LES DIVORCES ANGLAIS, ou Procès en adultère jugés par le ban du roi et la cour ecclésiastique d’Angleterre, 3 vol. in-12, 1821-22. — Ce livre, plus scandaleux que curieux, offre le tableau des plus mauvaises mœurs, sans correctif, et sans que le lecteur puisse en tirer aucune conséquence au profit de la morale. Quoiqu’un procès célèbre nous ait fait connaître toute l’ingénuité de la justice anglaise, il était impossible de s’en faire une idée, avant la lecture des Divorces anglais, nous qui ne sommes point habitués en France aux infamies légales, qui ne pouvons concevoir comment des magistrats graves et honnêtes ont la patience et le courage de fouiller si profondément dans la fange pour y chercher la vérité. Aussi l’étonnement des Français qui ne sont point familiarisés avec les mœurs anglaises, a été grand quand ils ont lu l’ouvrage publié par M. de Châteauneuf.
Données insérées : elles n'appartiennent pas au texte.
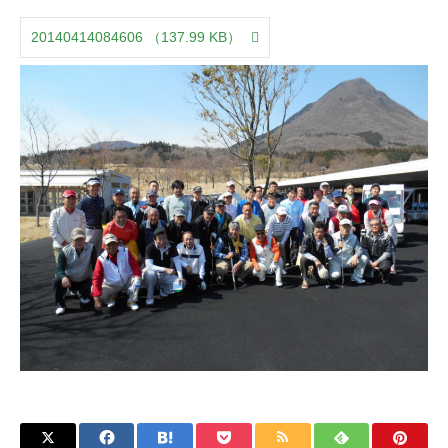
20140414084606
（137.99 KB）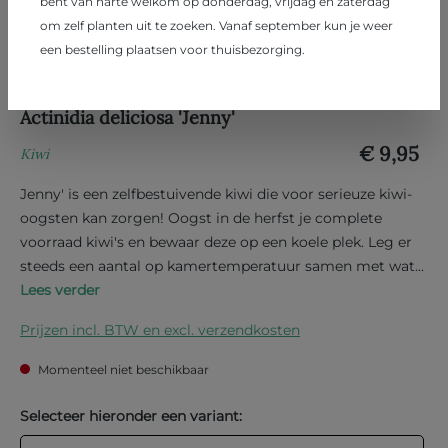
bent van harte welkom op donderdag, vrijdag en zaterdag
om zelf planten uit te zoeken. Vanaf september kun je weer
een bestelling plaatsen voor thuisbezorging.
Actinidia deliciosa 'Jenny'
€ 9,95
Kiwi
Jenny' is een zelfbestuivende kiwi die voor serieuze kiwi-
oogsten kan zorgen! Oogst in de herfst je complete
voorraad kiwi's en bewaar deze op een koele plek. Leg er
steeds een aantal op kamertemperatuur samen met wat...
Lees verder
Prijzen incl. BTW en excl. verzendkosten
Momenteel niet beschikbaar
Selecteer hieronder een variant: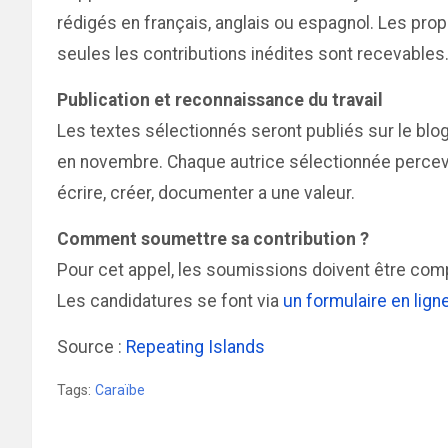
rédigés en français, anglais ou espagnol. Les pro
seules les contributions inédites sont recevables
Publication et reconnaissance du travail
Les textes sélectionnés seront publiés sur le blo
en novembre. Chaque autrice sélectionnée percevr
écrire, créer, documenter a une valeur.
Comment soumettre sa contribution ?
Pour cet appel, les soumissions doivent être com
Les candidatures se font via
un formulaire en lign
Source :
Repeating Islands
Tags:
Caraïbe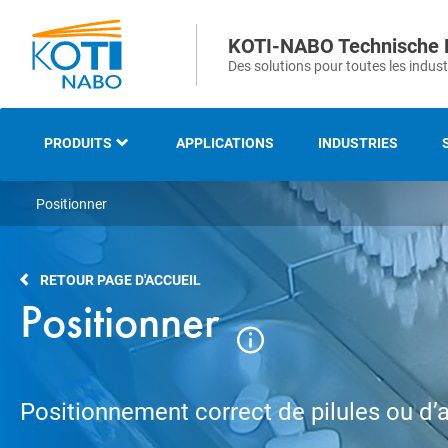
KOTI-NABO Technische 
Des solutions pour toutes les indust
PRODUITS
APPLICATIONS
INDUSTRIES
Positionner
NOTRE GAMME
BROSSES INDUSTRIELLES
RETOUR PAGE D'ACCUEIL
ET TECHNIQUES
Positionner
BROSSES STRIPS ET
D’ÉTANCHEITÉS
Positionnement correct de pilules ou d’a
BROSSES DE VOIRIE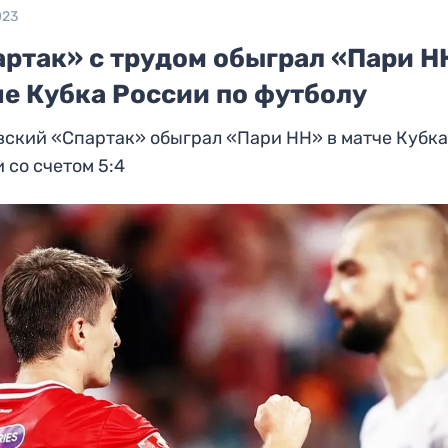
023
ртак» с трудом обыграл «Пари Н
че Кубка России по футболу
ский «Спартак» обыграл «Пари НН» в матче Кубк
 со счетом 5:4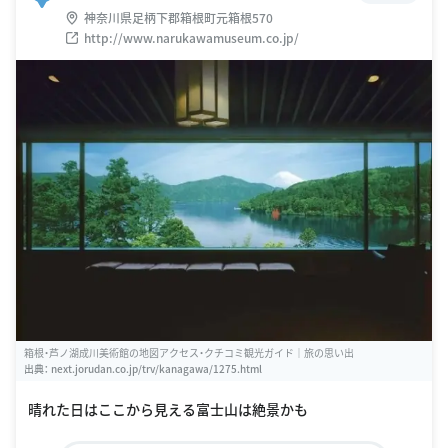
神奈川県足柄下郡箱根町元箱根570
http://www.narukawamuseum.co.jp/
箱根・芦ノ湖成川美術館の地図アクセス・クチコミ観光ガイド｜旅の思い出
出典：
next.jorudan.co.jp/trv/kanagawa/1275.html
晴れた日はここから見える富士山は絶景かも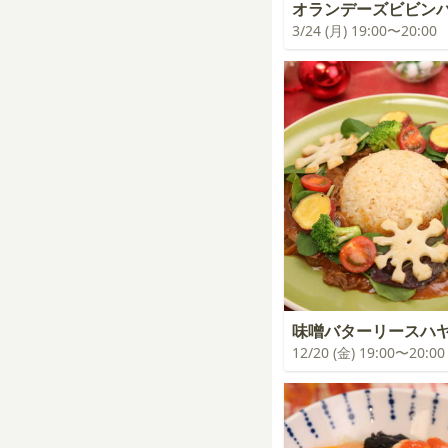
オランデーズビビン
3/24 (月) 19:00〜20:00
味噌バターリースハ
12/20 (金) 19:00〜20:00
Que l’Angleterre ait ses Messalines, ses Faustines et ses Julies, c’est le sort de toutes les vieilles nations ; qu’une duchesse se passionne pour son cocher ; que de très-grandes dames préfèrent un joli jockey ou un grand laquais à un lord peu galant et souvent peu aimable, c’est ce qu’on trouverait sur d’autres rives que celles de la Tamise ; mais que dans le sanctuaire de la justice on parle un langage, on se complaise dans des détails qui révolteraient dans un roman libertin ; que le juge provoque des descriptions plus qu’érotiques, et ordonne à des témoins de joindre la pantomime à des discours déjà trop obscènes ; qu’une jeune demoiselle soit interrogée sur ce qu’elle a vu par le trou de la serrure, qu’on la force à s’expliquer en termes exempts d’ambiguïté, et qu’on exige d’elle une exactitude physiologique ; que des hommes, des femmes viennent révéler les turpitudes de leurs frères, de leurs sœurs, de leurs parents, et que, pour prouver la criminal conversation, ils animent par une impudente prosopopée et fassent parler les lits, les sophas et tous les meubles favorables à la débauche, voilà ce que, dans notre Paris, tout corrompu qu’il est, nous ne connaissions pas encore ; voilà ce que M. de Châteauneuf nous a révélé dans un style plus que naïf. Dans le premier volume, on voit figurer les noms les plus imposants ; le second et le troisième volume ne contiennent que les aventures scandaleuses d’une chanteuse, d’une comédienne, de la veuve d’un miroitier et de quelques autres personnes des classes infimes de la société.

Nous connaissons encore de cet auteur : Les Favorites du roi de France, 2 vol. in-12, 1826.